The neural transducer is an end-to-end model for automatic speech recognition (ASR). While the model is well-suited for streaming ASR, the training process remains challenging. During training, the memory requirements may quickly exceed the capacity of state-of-the-art GPUs, limiting batch size and sequence lengths. In this work, we analyze the time and space complexity of a typical transducer training setup. We propose a memory-efficient training method that computes the transducer loss and gradients sample by sample. We present optimizations to increase the efficiency and parallelism of the sample-wise method. In a set of thorough benchmarks, we show that our sample-wise method significantly reduces memory usage, and performs at competitive speed when compared to the default batched computation. As a highlight, we manage to compute the transducer loss and gradients for a batch size of 1024, and audio length of 40 seconds, using only 6 GB of memory.

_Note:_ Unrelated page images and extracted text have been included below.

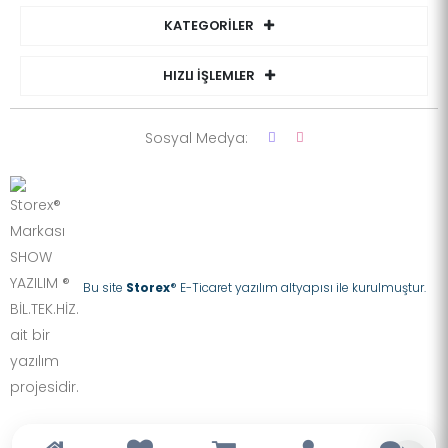
KATEGORİLER
HIZLI İŞLEMLER
Sosyal Medya:
Bu site
Storex
® E-Ticaret yazılım altyapısı ile kurulmuştur.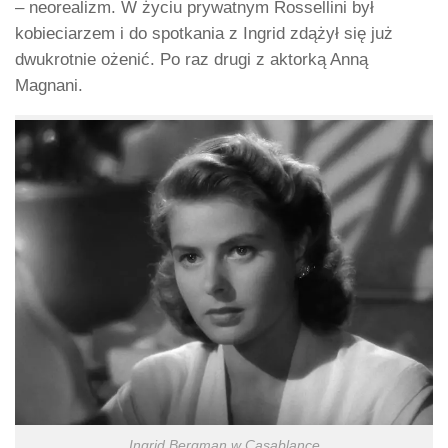
– neorealizm. W życiu prywatnym Rossellini był
kobieciarzem i do spotkania z Ingrid zdążył się już
dwukrotnie ożenić. Po raz drugi z aktorką Anną
Magnani.
Ingrid Bergman w Casablance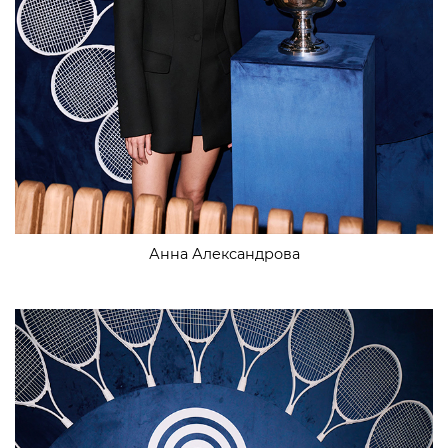
Анна Александрова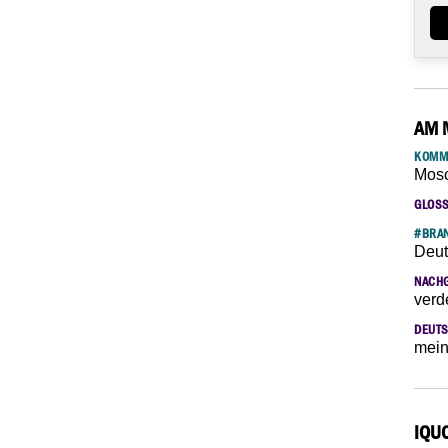
AM 
KOMM
Mosc
GLOS
#BRAN
Deut
NACH
verd
DEUTS
mein
IQU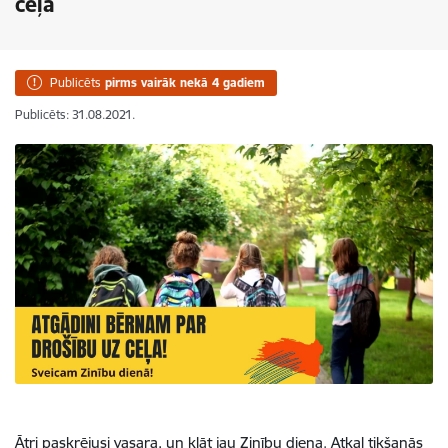
ceļa
Publicēts
pirms vairāk nekā 4 gadiem
Publicēts: 31.08.2021.
Ātri paskrējusi vasara, un klāt jau Zinību diena. Atkal tikšanās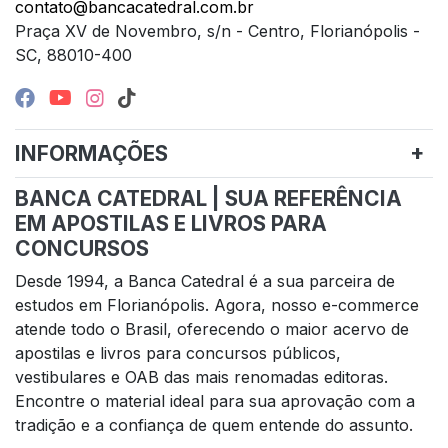
contato@bancacatedral.com.br
Praça XV de Novembro, s/n - Centro, Florianópolis -
SC, 88010-400
INFORMAÇÕES
BANCA CATEDRAL | SUA REFERÊNCIA
EM APOSTILAS E LIVROS PARA
CONCURSOS
Desde 1994, a Banca Catedral é a sua parceira de
estudos em Florianópolis. Agora, nosso e-commerce
atende todo o Brasil, oferecendo o maior acervo de
apostilas e livros para concursos públicos,
vestibulares e OAB das mais renomadas editoras.
Encontre o material ideal para sua aprovação com a
tradição e a confiança de quem entende do assunto.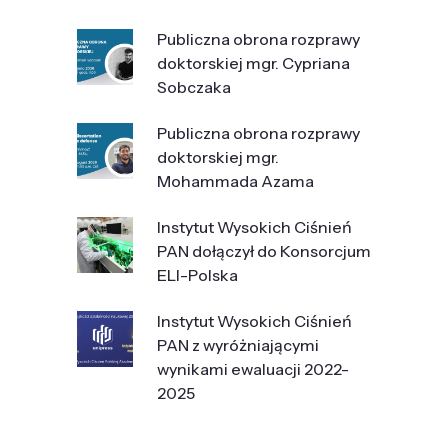
Publiczna obrona rozprawy
doktorskiej mgr. Cypriana
Sobczaka
Publiczna obrona rozprawy
doktorskiej mgr.
Mohammada Azama
Instytut Wysokich Ciśnień
PAN dołączył do Konsorcjum
ELI-Polska
Instytut Wysokich Ciśnień
PAN z wyróżniającymi
wynikami ewaluacji 2022-
2025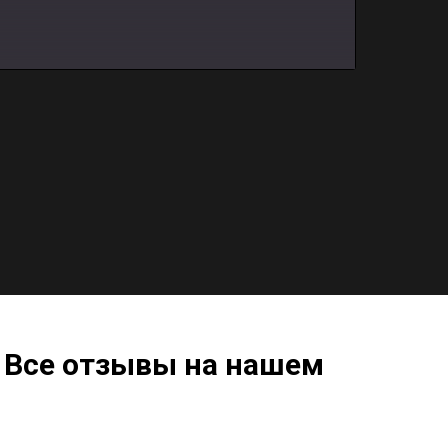
 Все отзывы на нашем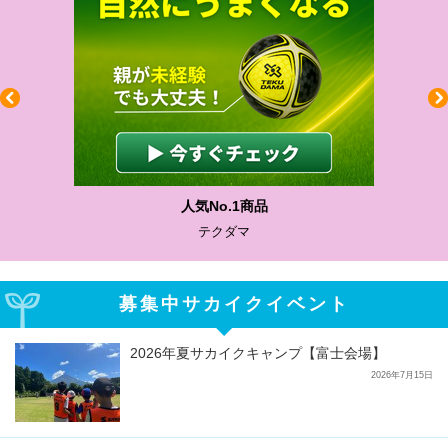
人気No.1商品
テクダマ
募集中サカイクイベント
2026年夏サカイクキャンプ【富士会場】
2026年7月15日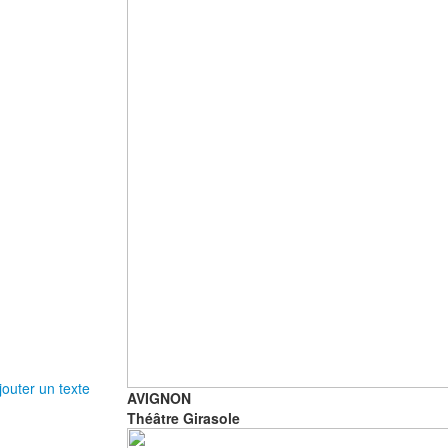
outer un texte
AVIGNON
Théâtre Girasole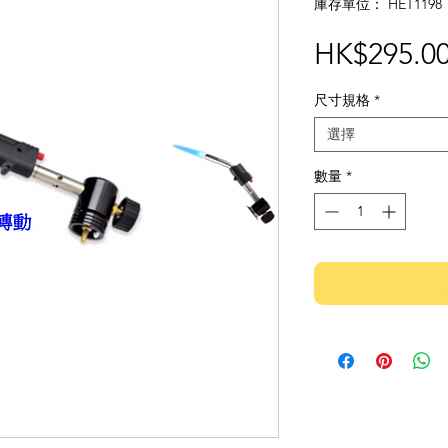
庫存單位： HET1198
HK$295.0
尺寸規格
*
選擇
數量
*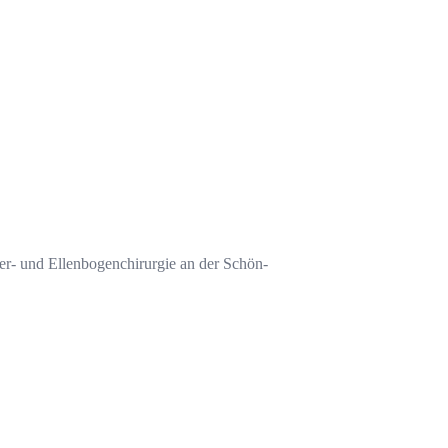
ter- und Ellenbogenchirurgie an der Schön-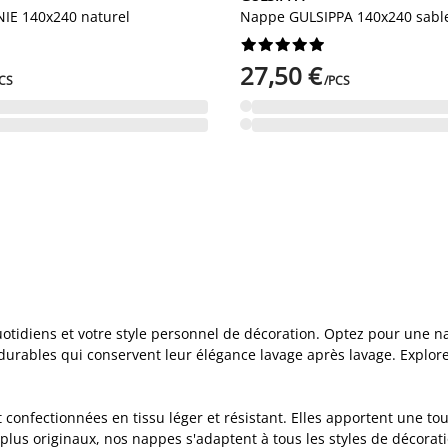
IE 140x240 naturel
Nappe GULSIPPA 140x240 sabl










27,50 €
CS
/PCS
tidiens et votre style personnel de décoration. Optez pour une na
durables qui conservent leur élégance lavage après lavage. Explor
confectionnées en tissu léger et résistant. Elles apportent une touc
 plus originaux, nos nappes s'adaptent à tous les styles de décor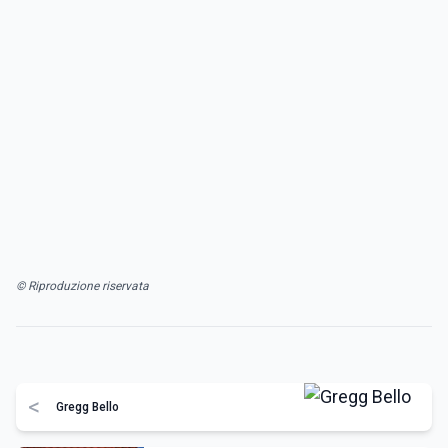
© Riproduzione riservata
<
Gregg Bello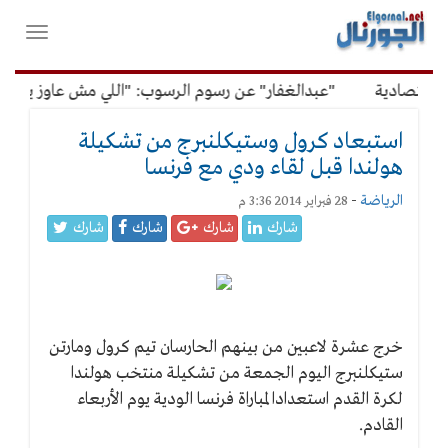
لقائمة
فتح
لرئيسية
واغلاق
القائمة
تصادية
"عبدالغفار" عن رسوم الرسوب: "اللي مش عاوز يتعلم م
استبعاد كرول وستيكلنبرج من تشكيلة
هولندا قبل لقاء ودي مع فرنسا
الرياضة
-
28 فبراير 2014 3:36 م
شارك
شارك
شارك
شارك
خرج عشرة لاعبين من بينهم الحارسان تيم كرول ومارتن
ستيكلنبرج اليوم الجمعة من تشكيلة منتخب هولندا
لكرة القدم استعدادا لمباراة فرنسا الودية يوم الأربعاء
القادم.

翻译：神经换能器是一种用于自动语音识别（ASR）的端到端模型。尽管该模型适用于流式ASR，但其训练过程仍具有挑战性。训练期间，内存需求可能迅速超出主流GPU的容量，从而限制批处理大小和序列长度。本研究分析了典型换能器训练框架的时间与空间复杂度，提出了一种内存高效的训练方法，该方法逐样本计算换能器损失与梯度。我们通过优化提升了逐样本方法的计算效率与并行性。在全面的基准测试中，我们发现逐样本方法显著降低了内存使用量，且与默认的批量计算相比，速度具有竞争力。值得关注的是，我们成功实现了在仅6GB内存条件下，对批大小为1024、音频长度为40秒的数据计算换能器损失与梯度。